La délivrance des legs a pour fonction de conférer au bénéficiaire du legs, le légataire, la faculté d’exercer la totalité des droits attachés à la propriété des biens légués, autrement appelée la saisine. À ce titre, la délivrance se distingue, d’une part, du transfert de propriété du bien légué qui a lieu de plein droit par le décès. Elle se distingue, d’autre part, du paiement du legs qui consiste en la remise matérielle des biens légués au légataire. Le plus souvent, le légataire doit demander la délivrance du legs aux héritiers. En cas de refus, la délivrance doit être demandée en justice.

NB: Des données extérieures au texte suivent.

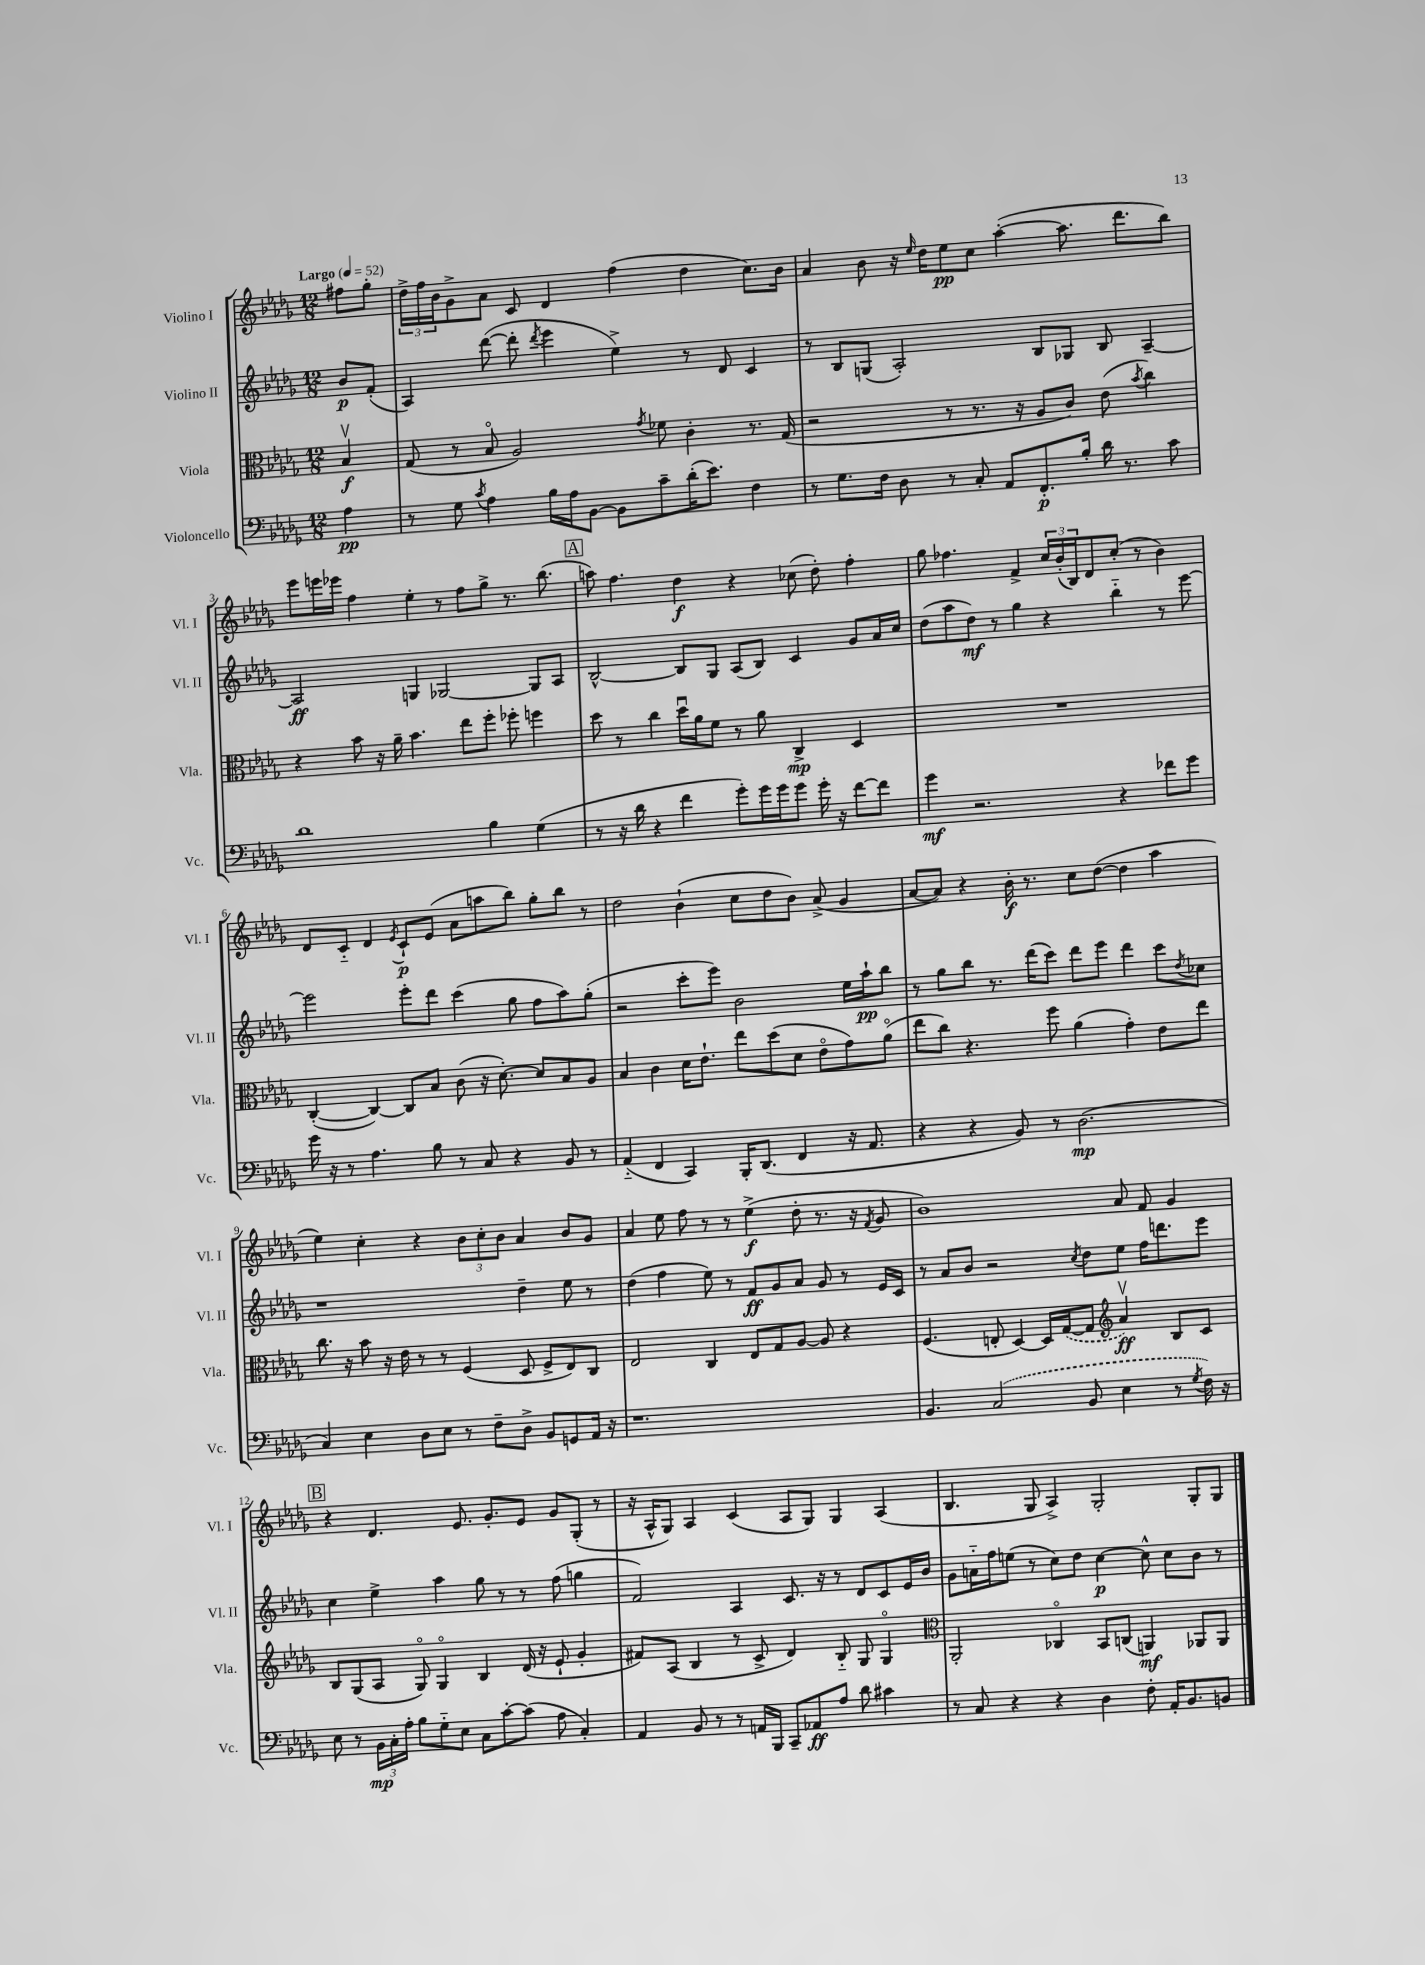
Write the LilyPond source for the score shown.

En l’espèce, un légataire a obtenu la délivrance judiciaire d’un legs de somme d’argent. Il a ensuite fait délivrer aux héritiers un commandement de payer aux fins de saisie-vente sur le fondement de la décision de délivrance du legs. Les héritiers ont contesté la mesure devant le juge de l’exécution, puis devant la cour d’appel. N’ayant pas obtenu gain de cause, ils se sont pourvus en cassation au motif que la délivrance de legs se distinguait du paiement de celui-ci et que, ce faisant, la décision ayant ordonné la délivrance ne pouvait être assimilée à un titre exécutoire.

Dans son arrêt du 21 septembre 2022, la Cour de cassation confirme cette analyse et casse l’arrêt d’appel. Pour cela, elle rappelle que « le créancier muni d’un titre exécutoire constatant une créance liquide et exigible peut en poursuivre l’exécution forcée sur les biens de son débiteur dans les conditions propres à chaque mesure d’exécution ». Or, « la délivrance d’un legs particulier a pour seul objet la reconnaissance des droits du légataire, permettant l’entrée en possession de l’objet du legs et l’acquisition des fruits, et se distingue du paiement du legs ». En conséquence, la « décision accueillant une demande de délivrance d’un legs de somme d’argent ne constitue pas un titre exécutoire autorisant le légataire à procéder à des mesures d’exécution forcée ».

Si la distinction entre délivrance et paiement du legs peut apparaitre largement théorique, elle a des conséquences pratique indéniables, notamment pour ce qui concerne la mise en place de mesures d’exécution forcée. Il est donc nécessaire de s’assurer d’avoir requis en justice le paiement du legs litigieux dont la délivrance a préalablement été obtenue afin de pouvoir ensuite en obtenir l’exécution forcée.